RECORDS section start

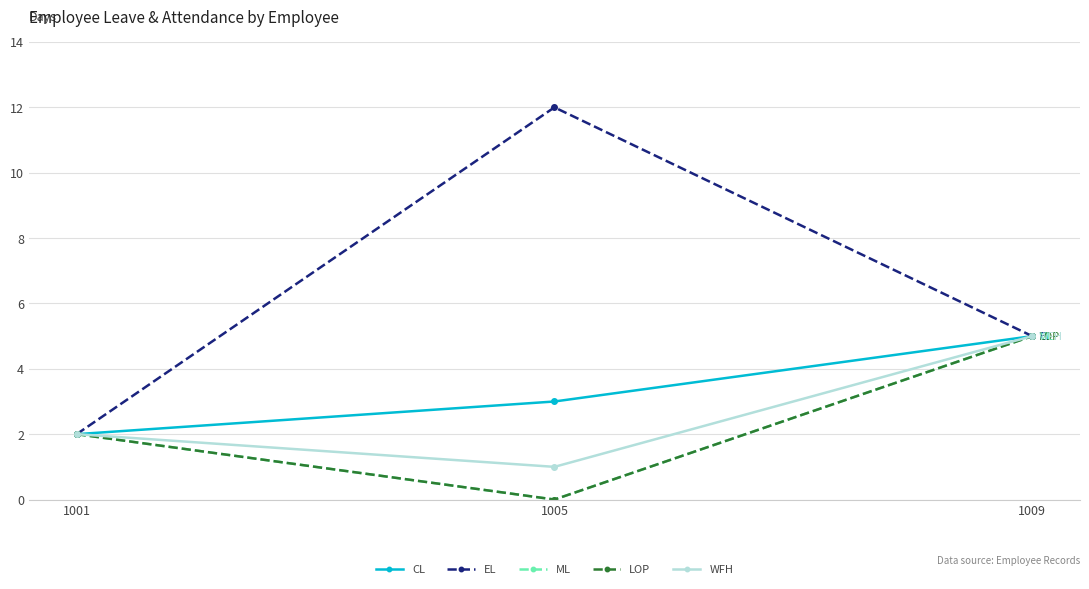

Which label corresponds to the largest value in the chart?

1005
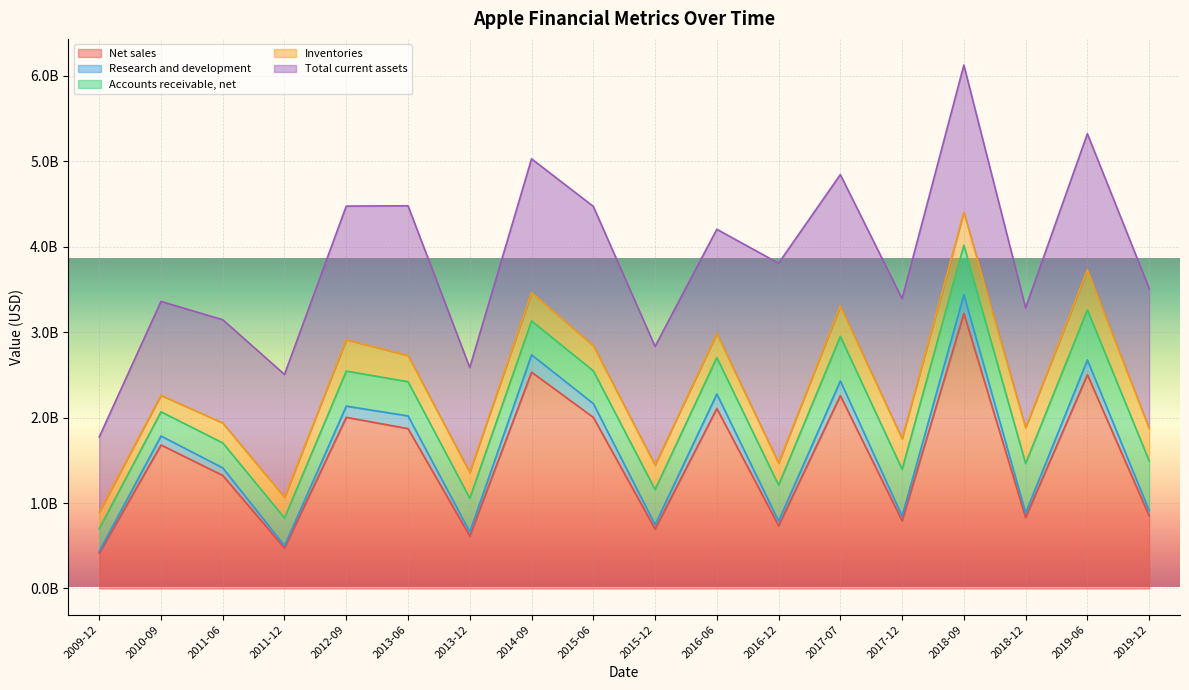

Reading right to left, list all the values displayed in this chart.

Net sales: 2019-12-28=850500000	2019-06-29=2501400000	2018-12-29=830700000	2018-09-29=3217900000	2017-12-30=791100000	2017-07-01=2255900000	2016-12-31=734400000	2016-06-25=2105800000	2015-12-26=695200000	2015-06-27=2002200000	2014-09-27=2530700000	2013-12-28=612448000	2013-06-29=1870161000	2012-09-29=2002652000	2011-12-24=472711000	2011-06-25=1322304000	2010-09-25=1679552000	2009-12-26=412448000
Research and development: 2019-12-28=61200000	2019-06-29=171800000	2018-12-29=53200000	2018-09-29=218700000	2017-12-30=54800000	2017-07-01=172300000	2016-12-31=54400000	2016-06-25=169600000	2015-12-26=51700000	2015-06-27=161200000	2014-09-27=203200000	2013-12-28=48669000	2013-06-29=148909000	2012-09-29=130962000	2011-12-24=28342000	2011-06-25=88615000	2010-09-25=104305000	2009-12-26=23198000
Accounts receivable, net: 2019-12-28=581800000	2019-06-29=586800000	2018-12-29=578600000	2018-09-29=579200000	2017-12-30=548000000	2017-07-01=520300000	2016-12-31=419900000	2016-06-25=426200000	2015-12-26=410500000	2015-06-27=382800000	2014-09-27=396000000	2013-12-28=394471000	2013-06-29=400428000	2012-09-29=409333000	2011-12-24=324222000	2011-06-25=292324000	2010-09-25=283103000	2009-12-26=263226000
Inventories: 2019-12-28=380800000	2019-06-29=467900000	2018-12-29=418600000	2018-09-29=384100000	2017-12-30=358200000	2017-07-01=357000000	2016-12-31=258300000	2016-06-25=280500000	2015-12-26=286400000	2015-06-27=295000000	2014-09-27=330600000	2013-12-28=301709000	2013-06-29=306019000	2012-09-29=367191000	2011-12-24=241333000	2011-06-25=232835000	2010-09-25=192482000	2009-12-26=194337000
Total current assets: 2019-12-28=1637600000	2019-06-29=1591800000	2018-12-29=1401900000	2018-09-29=1723200000	2017-12-30=1638400000	2017-07-01=1536000000	2016-12-31=2338100000	2016-06-25=1220000000	2015-12-26=1387700000	2015-06-27=1628800000	2014-09-27=1565800000	2013-12-28=1226939000	2013-06-29=1751345000	2012-09-29=1563014000	2011-12-24=1437297000	2011-06-25=1207796000	2010-09-25=1098881000	2009-12-26=878842000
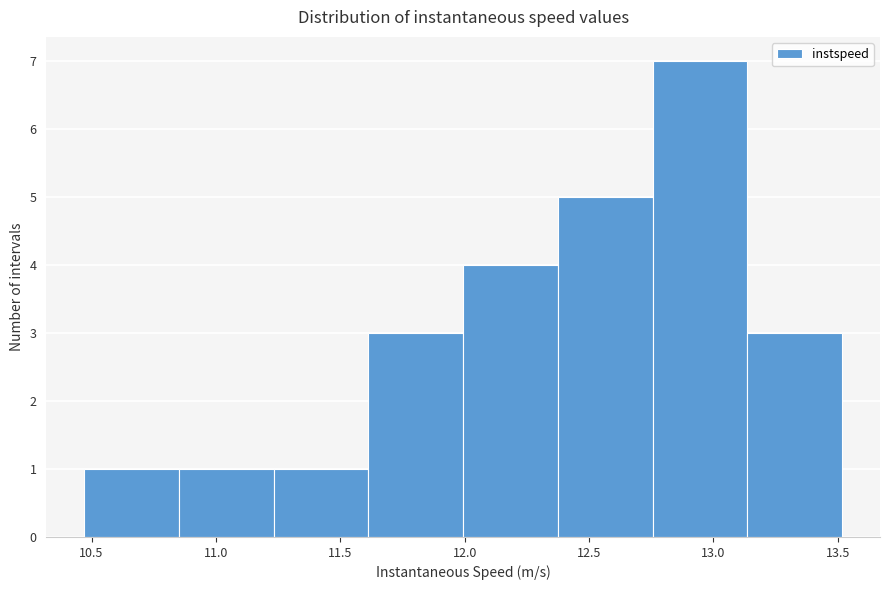

Reading left to right, transcribe this chart: for each bar, give the range it covers on the x-axis and its height. Neither the bar edges nor the heights are printed on the chart, so give them approximately, as read against the axes.

10.45 to 10.85: 1
10.85 to 11.25: 1
11.25 to 11.60: 1
11.60 to 12.00: 3
12.00 to 12.35: 4
12.35 to 12.75: 5
12.75 to 13.15: 7
13.15 to 13.50: 3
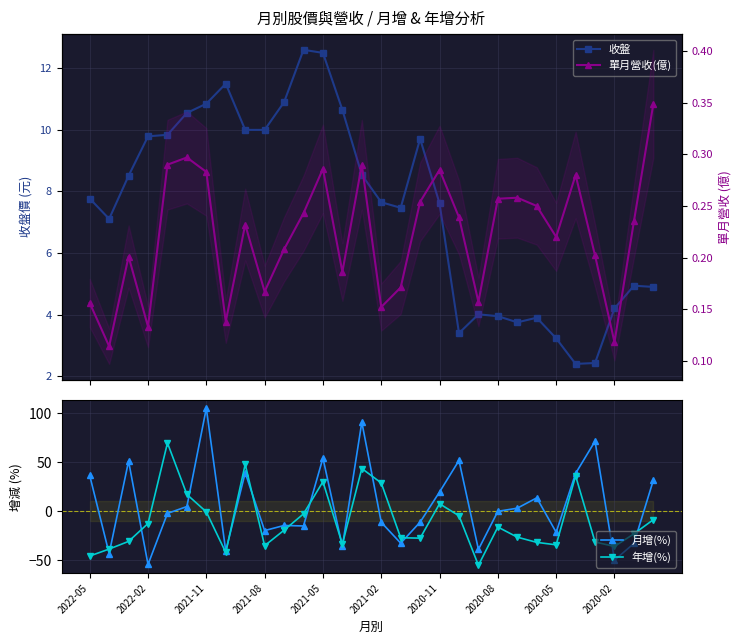

How many lines are shown in the chart?

4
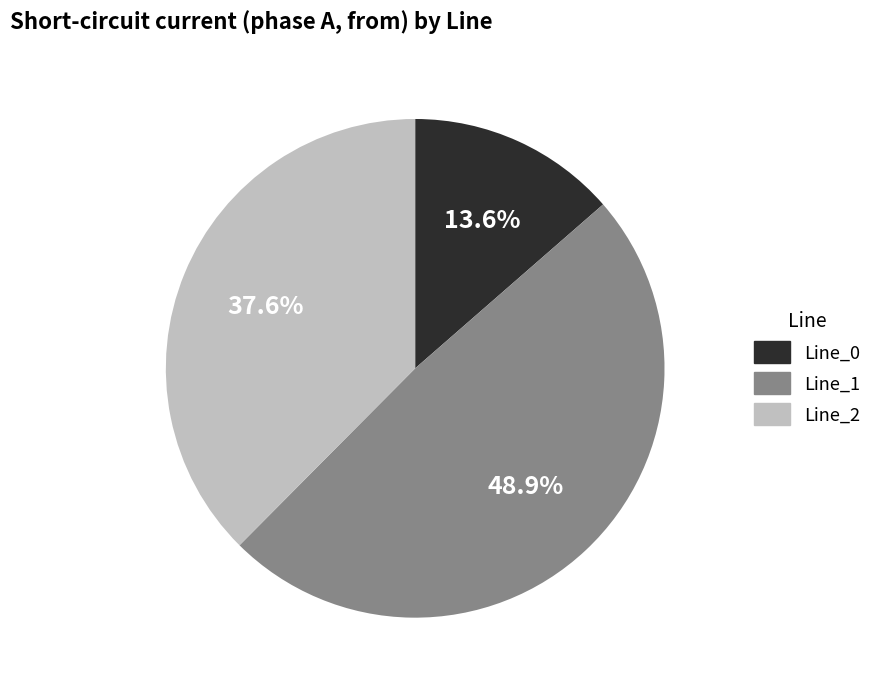

Is there any slice that represents more than half of the pie?

No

RECORDS section end

TASK — Count the lines in the rows above that contain the string "this", matching case exactly, and reply with the number alone.

RESULT BELOW — 2